NBA teams typically retire the jersey of their former stars when they make the Hall of Fame. Anthony can be considered for enshrinement in his fifth year of retirement. The Nuggets have retired the jerseys of Alex English, Dan Issel, Fat Lever, David Thompson, Byron Beck and Dikembe Mutombo. And unquestionably, Anthony is one of the Nuggets former stars who should have his jersey retired when he makes the Hoop Hall.

But how do you retire a number that arguably the greatest player in franchise history is wearing and still playing in? Well, NBA teams can make their own rules. The Lakers retired No. 8 and 24 for the late Bryant. The Nuggets can retire No. 15 for Anthony and down the road for Jokić.

Green, VanDeWeghe and Camby all told Andscape that Anthony should have his jersey retired with the Nuggets.

“I hope they are able to retire both of their jerseys. Nikola and Carmelo,” Green said. “I know it can be done and it’s deserving for what he has done for the franchise … Melo really put [the Nuggets] on the map again.

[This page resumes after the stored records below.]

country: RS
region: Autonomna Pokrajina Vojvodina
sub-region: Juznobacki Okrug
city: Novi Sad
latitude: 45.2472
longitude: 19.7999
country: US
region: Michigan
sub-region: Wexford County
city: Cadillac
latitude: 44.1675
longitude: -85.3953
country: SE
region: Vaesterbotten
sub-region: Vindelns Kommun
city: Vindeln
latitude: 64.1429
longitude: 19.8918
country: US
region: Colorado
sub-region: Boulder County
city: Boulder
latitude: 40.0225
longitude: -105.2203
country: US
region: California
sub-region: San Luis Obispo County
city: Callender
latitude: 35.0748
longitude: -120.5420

I really hope they can come to an understanding so that can happen.”

Said Camby: “Without doubt, the Nuggets will have to hang No. 15 twice, for Carmelo and Joker.”

“Melo’s number should be retired,” VanDeWeghe said.

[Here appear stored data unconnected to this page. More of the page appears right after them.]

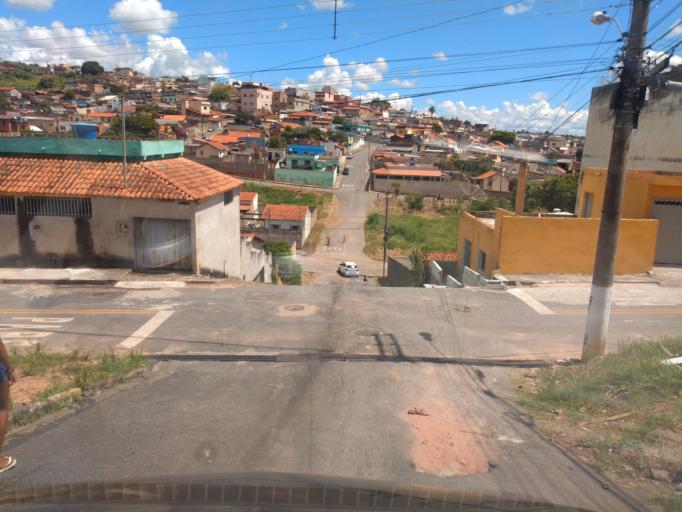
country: BR
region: Minas Gerais
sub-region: Tres Coracoes
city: Tres Coracoes
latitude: -21.6838
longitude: -45.2503
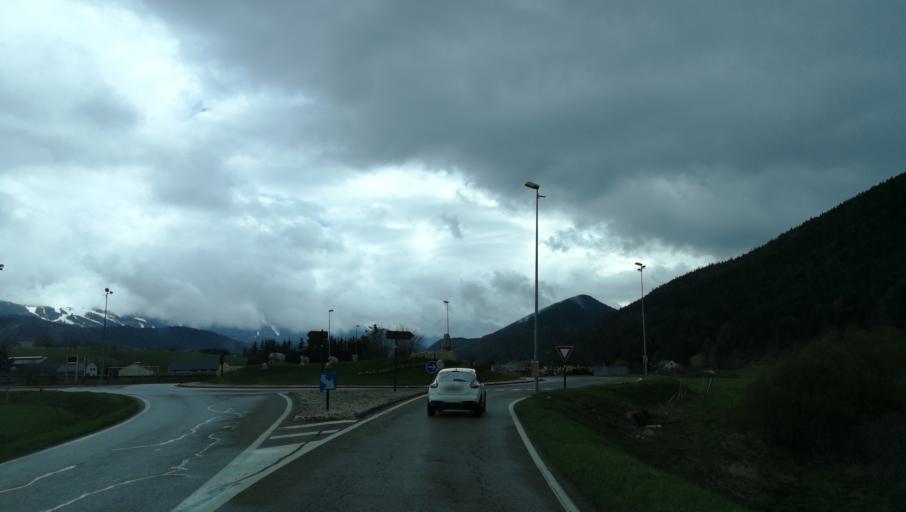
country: FR
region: Rhone-Alpes
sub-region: Departement de l'Isere
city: Villard-de-Lans
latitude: 45.0907
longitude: 5.5557
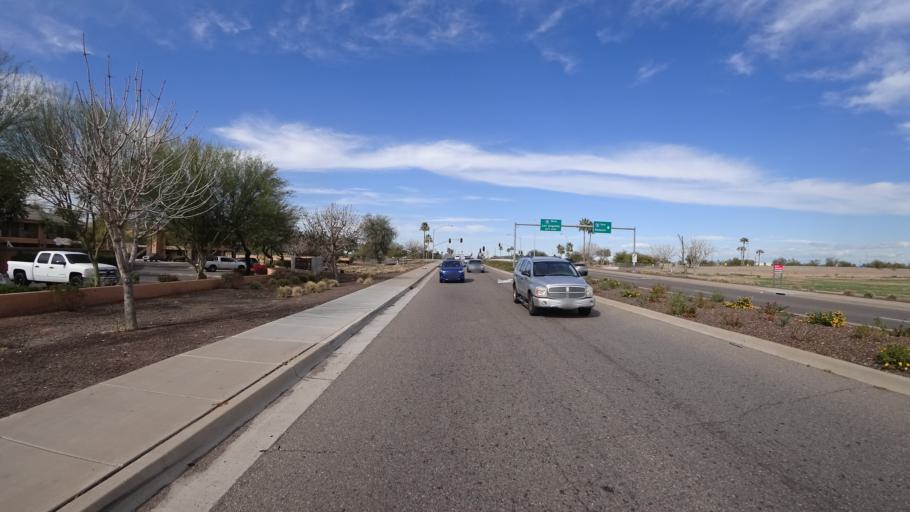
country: US
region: Arizona
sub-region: Maricopa County
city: Tolleson
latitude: 33.4606
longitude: -112.2553
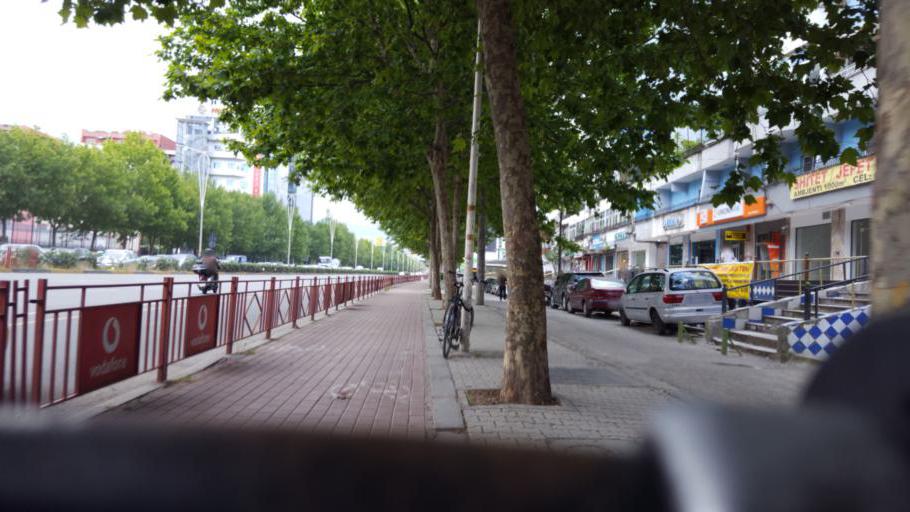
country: AL
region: Tirane
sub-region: Rrethi i Tiranes
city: Paskuqan
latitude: 41.3370
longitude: 19.7927
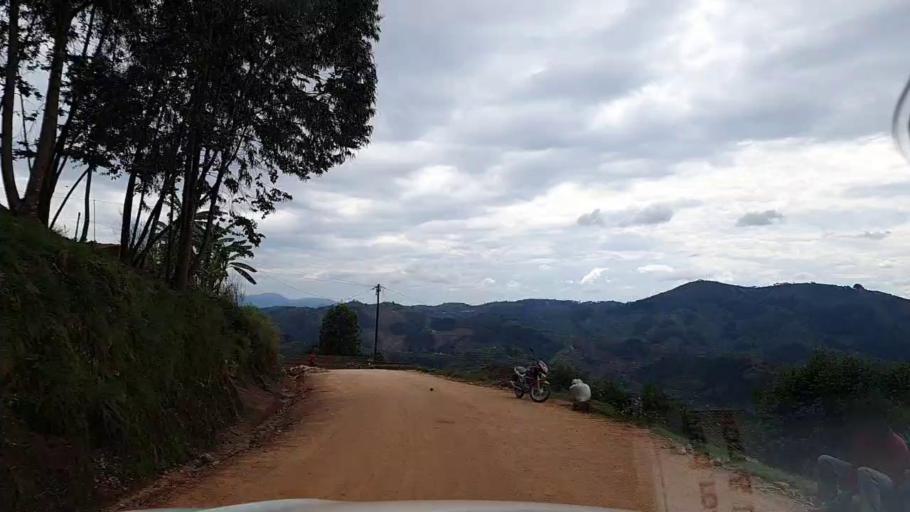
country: RW
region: Southern Province
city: Nzega
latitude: -2.4014
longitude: 29.4536
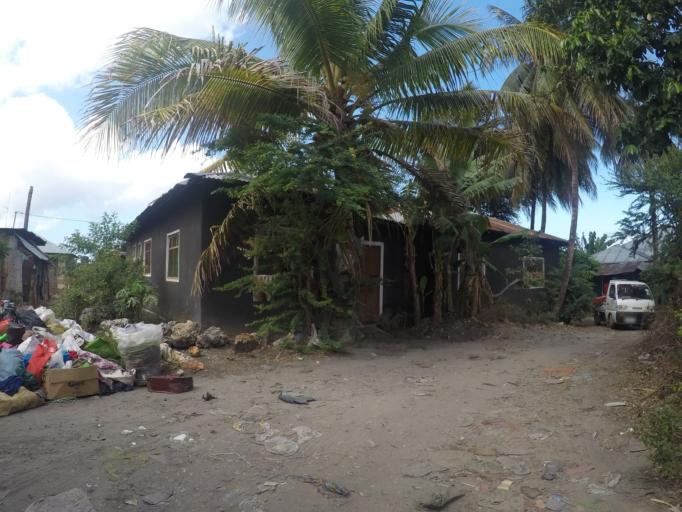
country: TZ
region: Zanzibar Urban/West
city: Zanzibar
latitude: -6.1784
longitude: 39.2120
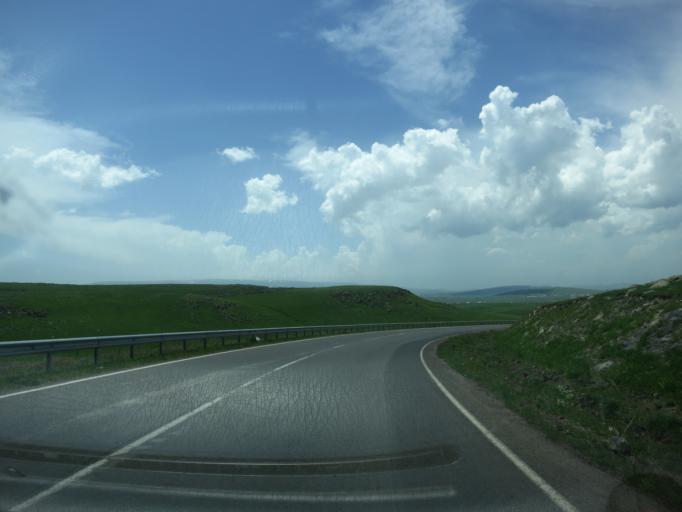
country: GE
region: Samtskhe-Javakheti
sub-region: Ninotsminda
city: Ninotsminda
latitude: 41.2950
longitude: 43.6785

“I hope they are able to retire both of their jerseys. Nikola and Carmelo. I know it can be done and its deserving for what he has done for the franchise … Melo really put [the Nuggets] on the map again. I really hope they can come to an understanding so that can happen.”

— Denver Nuggets forward Jeff Green

If the fans boo whenever Anthony returns to Denver, so be it. Such lingering hate is odd and silly 12 years later considering all the other former NBA players who have been traded and mended fences with their former franchises. James Harden could even be returning to the Houston Rockets after asking for a trade from the Philadelphia 76ers.

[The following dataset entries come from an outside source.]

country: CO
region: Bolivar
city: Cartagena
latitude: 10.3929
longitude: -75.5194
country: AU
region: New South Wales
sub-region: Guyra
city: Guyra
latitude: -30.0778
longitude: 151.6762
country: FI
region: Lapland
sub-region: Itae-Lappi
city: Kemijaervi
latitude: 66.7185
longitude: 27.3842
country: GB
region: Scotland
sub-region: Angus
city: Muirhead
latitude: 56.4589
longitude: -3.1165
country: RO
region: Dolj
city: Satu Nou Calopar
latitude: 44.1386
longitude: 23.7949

Whether the Denver fans forgive or not, a Nuggets olive branch will go a long way to rebuilding a relationship that is beneficial to both long term. What can never be taken away is how Anthony made the Nuggets a relevant playoff team again and how he put the franchise on the worldwide map. It’s time for the Nuggets to bring Melo home and embrace him just as he did when they were a hapless franchise in 2003.

As Nuggets coach Michael Malone sees it, Anthony is “always welcome” to be around his team. Expect the franchise to ultimately feel the same way.

“Carmelo is still loved throughout Denver,” Malone said. “He wore that Nuggets jersey with pride and did a lot of great things while in a Denver Nuggets uniform, as well as all the other uniforms he wore in a very illustrious career. When you think of Carmelo, you think of one of the more elite scorers in NBA history, a guy from the D.C. metro area, goes to Syracuse, wins a championship and comes into the NBA and was just a bucket-getter from day one.

“And knowing him a very little bit, obviously congratulations to him on a hell of a career, as he officially announced his retirement, and he’s always welcome. Once a Nugget, always a Nugget. He’s always welcome to come back, and we’d love to have him around at any point in time.”